A Dynamic Simulation Framework for the Analysis of Battery Electric Vehicle Thermal Management Systems

Abstract

As vehicle electrification is expanding in response to more stringent emissions standards and shifting consumer preferences, extending the driving range remains critical to broadening the adoption of battery electric vehicles (BEV). This challenge can be addressed in part through more efficient operation of the thermal management system in BEVs, which has a significant influence on range and performance, especially under extreme weather conditions. This study develops a simulation framework for the analysis of a BEV thermal management systems under long-range test procedures defined by the Multi-Cycle Test (MCT). A baseline thermal management system configuration is defined to reflect those typically found in long-range BEVs, so as to provide insight into the design and performance of current systems. Parametric studies are conducted across a range of ambient conditions from 0 °C to 40 °C and drive cycles including urban/city (UDDS), highway (HFEDS), and constant speed cycles. Operating temperature setpoints for the cabin, battery, electronics, and other components are met using the standard system configuration, albeit with significant deleterious impacts on vehicle range and cycle control. At low ambient temperatures, a maximum 30% decrease in driving range is predicted. Across the parametric values investigated, the choice of cabin setpoint temperature affects the driving range on the order of ~10% across heating and cooling cases.
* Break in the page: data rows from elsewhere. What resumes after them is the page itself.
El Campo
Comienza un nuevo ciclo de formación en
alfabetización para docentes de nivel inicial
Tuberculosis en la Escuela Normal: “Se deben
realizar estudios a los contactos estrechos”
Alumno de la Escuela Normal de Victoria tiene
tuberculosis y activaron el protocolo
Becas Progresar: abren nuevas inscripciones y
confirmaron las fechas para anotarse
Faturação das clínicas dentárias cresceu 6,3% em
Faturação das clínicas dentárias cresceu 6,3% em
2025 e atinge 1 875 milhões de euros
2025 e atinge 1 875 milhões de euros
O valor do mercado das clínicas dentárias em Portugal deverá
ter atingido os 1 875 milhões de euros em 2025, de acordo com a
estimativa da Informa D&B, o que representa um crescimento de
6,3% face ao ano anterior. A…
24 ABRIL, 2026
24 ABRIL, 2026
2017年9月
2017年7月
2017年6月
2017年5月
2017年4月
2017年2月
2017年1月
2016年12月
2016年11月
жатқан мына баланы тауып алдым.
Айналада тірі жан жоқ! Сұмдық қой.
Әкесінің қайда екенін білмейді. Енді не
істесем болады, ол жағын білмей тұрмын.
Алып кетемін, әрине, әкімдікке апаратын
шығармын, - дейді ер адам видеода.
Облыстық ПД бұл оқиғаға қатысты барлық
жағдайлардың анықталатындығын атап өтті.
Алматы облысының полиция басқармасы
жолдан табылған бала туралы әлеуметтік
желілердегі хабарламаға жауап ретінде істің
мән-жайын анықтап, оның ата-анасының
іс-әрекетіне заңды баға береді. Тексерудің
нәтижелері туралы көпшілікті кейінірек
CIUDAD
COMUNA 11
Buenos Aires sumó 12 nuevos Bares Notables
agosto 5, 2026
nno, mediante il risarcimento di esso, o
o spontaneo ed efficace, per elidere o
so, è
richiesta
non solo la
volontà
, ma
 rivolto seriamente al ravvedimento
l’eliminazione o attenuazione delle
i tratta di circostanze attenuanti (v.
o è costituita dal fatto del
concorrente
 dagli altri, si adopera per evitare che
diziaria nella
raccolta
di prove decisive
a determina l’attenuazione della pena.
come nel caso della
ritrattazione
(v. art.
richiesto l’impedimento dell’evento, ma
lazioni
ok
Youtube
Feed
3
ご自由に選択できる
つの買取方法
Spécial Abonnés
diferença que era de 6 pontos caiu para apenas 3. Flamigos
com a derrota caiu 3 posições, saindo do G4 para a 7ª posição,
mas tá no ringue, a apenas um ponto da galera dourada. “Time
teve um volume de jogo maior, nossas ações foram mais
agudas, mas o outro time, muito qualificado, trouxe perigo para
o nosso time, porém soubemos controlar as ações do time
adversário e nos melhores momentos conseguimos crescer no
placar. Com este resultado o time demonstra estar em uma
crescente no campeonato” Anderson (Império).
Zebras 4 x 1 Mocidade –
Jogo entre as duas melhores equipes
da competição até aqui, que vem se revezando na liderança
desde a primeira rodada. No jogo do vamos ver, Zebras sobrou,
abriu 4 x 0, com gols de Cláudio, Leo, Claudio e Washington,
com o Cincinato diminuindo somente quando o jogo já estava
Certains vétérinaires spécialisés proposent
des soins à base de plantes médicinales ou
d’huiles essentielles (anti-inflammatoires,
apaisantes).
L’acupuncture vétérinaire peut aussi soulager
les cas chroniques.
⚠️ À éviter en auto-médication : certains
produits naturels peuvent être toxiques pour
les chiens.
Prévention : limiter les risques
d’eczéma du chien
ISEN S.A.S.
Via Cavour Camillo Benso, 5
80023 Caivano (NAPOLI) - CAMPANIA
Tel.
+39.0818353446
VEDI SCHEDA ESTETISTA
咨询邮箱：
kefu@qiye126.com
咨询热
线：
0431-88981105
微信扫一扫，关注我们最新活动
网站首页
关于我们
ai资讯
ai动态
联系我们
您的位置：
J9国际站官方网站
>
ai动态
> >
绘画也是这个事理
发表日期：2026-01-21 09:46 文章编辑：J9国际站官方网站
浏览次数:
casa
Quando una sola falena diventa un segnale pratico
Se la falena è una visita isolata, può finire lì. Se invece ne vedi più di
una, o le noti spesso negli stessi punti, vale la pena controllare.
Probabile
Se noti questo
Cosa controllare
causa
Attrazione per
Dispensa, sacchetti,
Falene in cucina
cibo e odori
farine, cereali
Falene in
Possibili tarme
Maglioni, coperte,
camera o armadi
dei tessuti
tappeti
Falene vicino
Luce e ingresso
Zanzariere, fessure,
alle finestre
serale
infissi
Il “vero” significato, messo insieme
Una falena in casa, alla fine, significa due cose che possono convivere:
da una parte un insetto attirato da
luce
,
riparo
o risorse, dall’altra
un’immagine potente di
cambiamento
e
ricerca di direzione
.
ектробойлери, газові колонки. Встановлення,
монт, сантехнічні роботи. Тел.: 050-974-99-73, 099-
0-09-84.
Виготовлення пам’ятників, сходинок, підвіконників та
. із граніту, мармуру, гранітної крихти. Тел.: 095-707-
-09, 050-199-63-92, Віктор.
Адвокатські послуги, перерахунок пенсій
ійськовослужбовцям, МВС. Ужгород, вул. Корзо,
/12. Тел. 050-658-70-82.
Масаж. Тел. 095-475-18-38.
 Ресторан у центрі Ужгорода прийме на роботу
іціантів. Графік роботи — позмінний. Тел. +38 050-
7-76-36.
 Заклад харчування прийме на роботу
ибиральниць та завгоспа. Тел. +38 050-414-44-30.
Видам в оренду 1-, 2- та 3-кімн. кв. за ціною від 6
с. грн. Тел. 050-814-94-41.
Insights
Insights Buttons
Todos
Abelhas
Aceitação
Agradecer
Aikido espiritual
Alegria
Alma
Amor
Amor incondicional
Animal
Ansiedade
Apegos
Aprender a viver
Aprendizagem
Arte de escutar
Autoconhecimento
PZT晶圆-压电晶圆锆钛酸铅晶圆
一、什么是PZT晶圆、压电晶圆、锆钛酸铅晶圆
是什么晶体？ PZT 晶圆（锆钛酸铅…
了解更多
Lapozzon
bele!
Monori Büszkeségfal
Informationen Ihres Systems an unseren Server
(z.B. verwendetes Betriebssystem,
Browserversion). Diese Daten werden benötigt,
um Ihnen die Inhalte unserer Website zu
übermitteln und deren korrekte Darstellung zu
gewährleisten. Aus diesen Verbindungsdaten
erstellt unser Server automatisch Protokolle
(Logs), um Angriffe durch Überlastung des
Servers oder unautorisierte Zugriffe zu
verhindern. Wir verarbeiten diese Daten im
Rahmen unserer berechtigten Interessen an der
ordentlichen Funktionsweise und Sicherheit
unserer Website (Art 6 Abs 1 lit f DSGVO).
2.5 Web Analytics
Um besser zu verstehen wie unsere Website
The transient drive cycle response for representative cooling cases is presented and reveals oscillations in system behavior about the chosen setpoints; these oscillations are a direct result of the secondary loop liquid cooling architecture. As a result of the present study, perspectives on alternative system configurations that offer battery thermal management and cabin comfort as well as the integration of waste heat recovery are outlined as future work.